In our study, socio-demographic and clinical variables including psychiatric diagnosis, type of admission, history of violence including recent violence before admission, lack of insight, impulsivity, and presence of irritability are associated with violent incidents. Multivariate logistic regression analysis was performed to know the predictors of violence and the result showed that involuntary admission, prior hospitalizations, past history of violence, presence of impulsivity, lack of insight, and irritability at the time of admission significantly predicted the likelihood of violent incidents. Most recent reviews reported that factors like a diagnosis of schizophrenia, involuntary admission, and history of violence were associated with aggression and violence in inpatients setting.3 4
Our study also attempted to find out antecedents of violence and it was observed that in more than 40% of the violent incidents, no antecedents could be identified. This could be either due to unprecedented aggression or the staff on duty could not recognize the antecedents and record them. This calls for a need for staff training regarding early recognition of common antecedents, triggering factors, and warning signs of escalating violence. Among 60% of our patients where there was an antecedent factor, the most common antecedent for the violent incidents was not accepting the patient's request for going outside the ward, on parole, or for discharge.
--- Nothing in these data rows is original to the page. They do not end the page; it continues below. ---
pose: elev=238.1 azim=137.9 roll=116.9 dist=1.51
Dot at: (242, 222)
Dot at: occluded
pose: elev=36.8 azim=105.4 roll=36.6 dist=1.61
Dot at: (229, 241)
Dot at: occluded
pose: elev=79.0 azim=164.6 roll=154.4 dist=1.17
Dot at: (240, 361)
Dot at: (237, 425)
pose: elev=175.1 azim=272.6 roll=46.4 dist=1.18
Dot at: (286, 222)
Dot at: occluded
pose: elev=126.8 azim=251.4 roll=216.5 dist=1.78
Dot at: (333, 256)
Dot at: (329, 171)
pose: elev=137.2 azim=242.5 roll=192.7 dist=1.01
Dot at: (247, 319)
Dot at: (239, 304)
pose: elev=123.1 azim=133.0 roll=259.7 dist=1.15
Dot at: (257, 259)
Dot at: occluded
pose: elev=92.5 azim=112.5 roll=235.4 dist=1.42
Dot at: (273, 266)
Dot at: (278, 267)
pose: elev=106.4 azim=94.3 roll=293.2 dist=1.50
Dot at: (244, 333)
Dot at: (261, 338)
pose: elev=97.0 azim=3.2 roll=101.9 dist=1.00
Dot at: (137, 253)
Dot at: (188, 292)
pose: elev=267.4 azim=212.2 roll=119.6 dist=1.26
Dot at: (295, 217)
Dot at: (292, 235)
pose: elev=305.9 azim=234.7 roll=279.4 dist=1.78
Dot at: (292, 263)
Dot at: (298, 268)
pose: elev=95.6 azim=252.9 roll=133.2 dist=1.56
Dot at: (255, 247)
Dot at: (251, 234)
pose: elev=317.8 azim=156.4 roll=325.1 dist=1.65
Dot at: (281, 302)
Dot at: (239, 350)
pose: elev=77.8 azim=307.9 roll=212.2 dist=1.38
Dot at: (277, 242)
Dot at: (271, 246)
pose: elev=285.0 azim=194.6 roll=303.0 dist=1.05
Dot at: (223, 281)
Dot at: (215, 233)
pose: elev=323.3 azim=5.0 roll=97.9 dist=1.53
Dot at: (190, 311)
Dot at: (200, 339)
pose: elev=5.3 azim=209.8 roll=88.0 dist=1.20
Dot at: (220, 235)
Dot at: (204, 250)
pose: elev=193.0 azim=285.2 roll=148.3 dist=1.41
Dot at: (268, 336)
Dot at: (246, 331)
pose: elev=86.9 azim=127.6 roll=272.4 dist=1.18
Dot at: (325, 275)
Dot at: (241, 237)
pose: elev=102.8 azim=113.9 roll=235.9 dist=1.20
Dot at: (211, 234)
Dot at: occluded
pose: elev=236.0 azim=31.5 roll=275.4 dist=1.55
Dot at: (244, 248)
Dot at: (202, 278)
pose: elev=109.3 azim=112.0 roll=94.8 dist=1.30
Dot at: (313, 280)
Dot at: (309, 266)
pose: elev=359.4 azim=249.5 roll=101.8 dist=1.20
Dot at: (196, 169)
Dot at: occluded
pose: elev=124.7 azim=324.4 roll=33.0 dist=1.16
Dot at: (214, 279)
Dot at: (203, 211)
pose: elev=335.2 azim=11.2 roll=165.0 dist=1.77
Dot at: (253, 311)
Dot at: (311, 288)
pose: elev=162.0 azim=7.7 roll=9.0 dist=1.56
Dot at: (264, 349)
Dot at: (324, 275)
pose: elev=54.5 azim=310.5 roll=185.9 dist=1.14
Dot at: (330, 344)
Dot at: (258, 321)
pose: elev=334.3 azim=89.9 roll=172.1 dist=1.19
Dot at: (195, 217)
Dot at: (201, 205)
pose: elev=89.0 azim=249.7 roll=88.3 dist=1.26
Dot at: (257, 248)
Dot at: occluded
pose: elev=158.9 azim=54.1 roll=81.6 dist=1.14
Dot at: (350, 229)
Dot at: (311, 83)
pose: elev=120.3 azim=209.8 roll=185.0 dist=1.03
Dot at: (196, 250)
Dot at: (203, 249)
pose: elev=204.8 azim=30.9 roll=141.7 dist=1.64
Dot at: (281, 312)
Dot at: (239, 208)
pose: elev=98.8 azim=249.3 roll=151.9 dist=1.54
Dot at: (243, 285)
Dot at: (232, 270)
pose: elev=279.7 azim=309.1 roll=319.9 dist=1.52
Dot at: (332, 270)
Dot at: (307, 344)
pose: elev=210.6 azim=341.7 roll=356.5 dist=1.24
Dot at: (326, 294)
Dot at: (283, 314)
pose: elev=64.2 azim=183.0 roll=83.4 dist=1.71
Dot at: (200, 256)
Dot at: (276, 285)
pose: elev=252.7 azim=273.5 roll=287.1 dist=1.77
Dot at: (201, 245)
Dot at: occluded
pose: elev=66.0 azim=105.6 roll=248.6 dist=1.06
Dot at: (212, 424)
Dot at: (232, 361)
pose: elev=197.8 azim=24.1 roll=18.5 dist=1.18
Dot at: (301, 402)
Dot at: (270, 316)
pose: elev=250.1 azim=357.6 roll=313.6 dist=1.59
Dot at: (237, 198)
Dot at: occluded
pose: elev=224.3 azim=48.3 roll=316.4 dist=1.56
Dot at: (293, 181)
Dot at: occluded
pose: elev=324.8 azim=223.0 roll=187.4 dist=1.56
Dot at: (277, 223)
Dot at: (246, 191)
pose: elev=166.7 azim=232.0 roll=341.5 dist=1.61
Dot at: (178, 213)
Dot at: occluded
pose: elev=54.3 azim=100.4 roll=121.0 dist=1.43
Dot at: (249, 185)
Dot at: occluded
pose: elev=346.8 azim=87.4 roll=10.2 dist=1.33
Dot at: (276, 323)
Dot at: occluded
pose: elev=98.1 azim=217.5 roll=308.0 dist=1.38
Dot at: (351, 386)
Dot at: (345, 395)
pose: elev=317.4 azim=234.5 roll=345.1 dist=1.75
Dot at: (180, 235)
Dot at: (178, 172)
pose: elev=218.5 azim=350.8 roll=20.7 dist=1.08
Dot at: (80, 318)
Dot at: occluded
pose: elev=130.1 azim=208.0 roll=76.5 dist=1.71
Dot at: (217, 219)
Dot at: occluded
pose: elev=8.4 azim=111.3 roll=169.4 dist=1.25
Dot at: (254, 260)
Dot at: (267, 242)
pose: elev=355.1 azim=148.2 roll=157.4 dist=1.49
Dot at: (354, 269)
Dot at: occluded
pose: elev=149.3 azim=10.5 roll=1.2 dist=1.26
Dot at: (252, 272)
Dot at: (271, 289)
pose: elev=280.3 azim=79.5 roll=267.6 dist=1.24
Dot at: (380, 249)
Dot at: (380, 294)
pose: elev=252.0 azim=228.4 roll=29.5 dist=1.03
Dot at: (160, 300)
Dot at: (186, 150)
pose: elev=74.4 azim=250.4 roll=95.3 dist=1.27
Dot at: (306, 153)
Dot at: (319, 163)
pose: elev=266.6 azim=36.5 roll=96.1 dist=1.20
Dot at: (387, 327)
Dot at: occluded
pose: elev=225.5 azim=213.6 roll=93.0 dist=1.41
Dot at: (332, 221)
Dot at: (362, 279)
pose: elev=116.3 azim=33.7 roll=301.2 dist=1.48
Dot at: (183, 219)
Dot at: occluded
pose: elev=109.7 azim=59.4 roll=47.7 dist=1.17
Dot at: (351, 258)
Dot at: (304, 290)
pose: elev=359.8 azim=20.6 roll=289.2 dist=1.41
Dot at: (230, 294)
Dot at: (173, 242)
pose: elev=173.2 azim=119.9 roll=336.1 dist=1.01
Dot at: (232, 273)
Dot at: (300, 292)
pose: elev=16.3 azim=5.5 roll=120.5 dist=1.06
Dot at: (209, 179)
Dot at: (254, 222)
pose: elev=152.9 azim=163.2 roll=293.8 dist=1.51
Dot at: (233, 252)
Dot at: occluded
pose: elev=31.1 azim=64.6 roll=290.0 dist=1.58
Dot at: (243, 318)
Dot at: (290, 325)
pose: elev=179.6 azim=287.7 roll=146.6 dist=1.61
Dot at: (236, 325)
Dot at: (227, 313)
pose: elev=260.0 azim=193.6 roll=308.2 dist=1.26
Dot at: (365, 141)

Similar findings were reported in a meta-analysis where it was concluded that limiting patients' freedoms was the most common trigger for the violent incident.17 In India, where more number of beds are still in the mental hospitals (1.490 beds for 10,000 patients) as compared with general psychiatry units (0.823 beds for 10,000 patients),18 the freedom of the patient is restricted as they spend most of their time inside the closed wards; the chances of violent episodes are expected to be much more, although it might go unrecognized and unreported. Physical violence was the most predominant form of violence in our study. The earlier studies also reported that the most common form of aggression was physical and staffs were victims in most of the violent episodes.18 In our study, chemical restraint was the commonest method used to handle violence. However, combined use of the chemical and mechanical form of restraint was used in 36.6% of the violent episodes. Similar results were reported in a prospective study where chemical restraint was the most common method.19 Verbal de-escalation is recommended as a first-line intervention in the management of aggression/violence (NICE),20 the Best Practices in the evaluation and treatment of agitation also endorses the de-escalation practices in minimizing aggression in emergency settings.21
In the current study, de-escalation was used in only 7% of incidents reported. This particular finding warrants attention as it could be either due to lack of adequate training in making an objective assessment of early signs of agitation or partly it could be an outcome of attitudinal factors of staff. The reasons might also be linked to episodes of unprovoked violence giving very little time to the staff for verbal de-escalation and hence proceeding directly to use restraint. De-escalation is an umbrella term that encompasses many different techniques (both verbal and nonverbal strategies) used to diffuse aggression and violence. De-escalation is accepted as the best clinical practice worldwide yet there is a lack of evidence to support its effectiveness. There are inherent difficulties in studying the effectiveness of de-escalation coupled with ethical concerns thus, it has been an under-searched field.22 23 However, the use of restraints and seclusions should still be considered only as last resort.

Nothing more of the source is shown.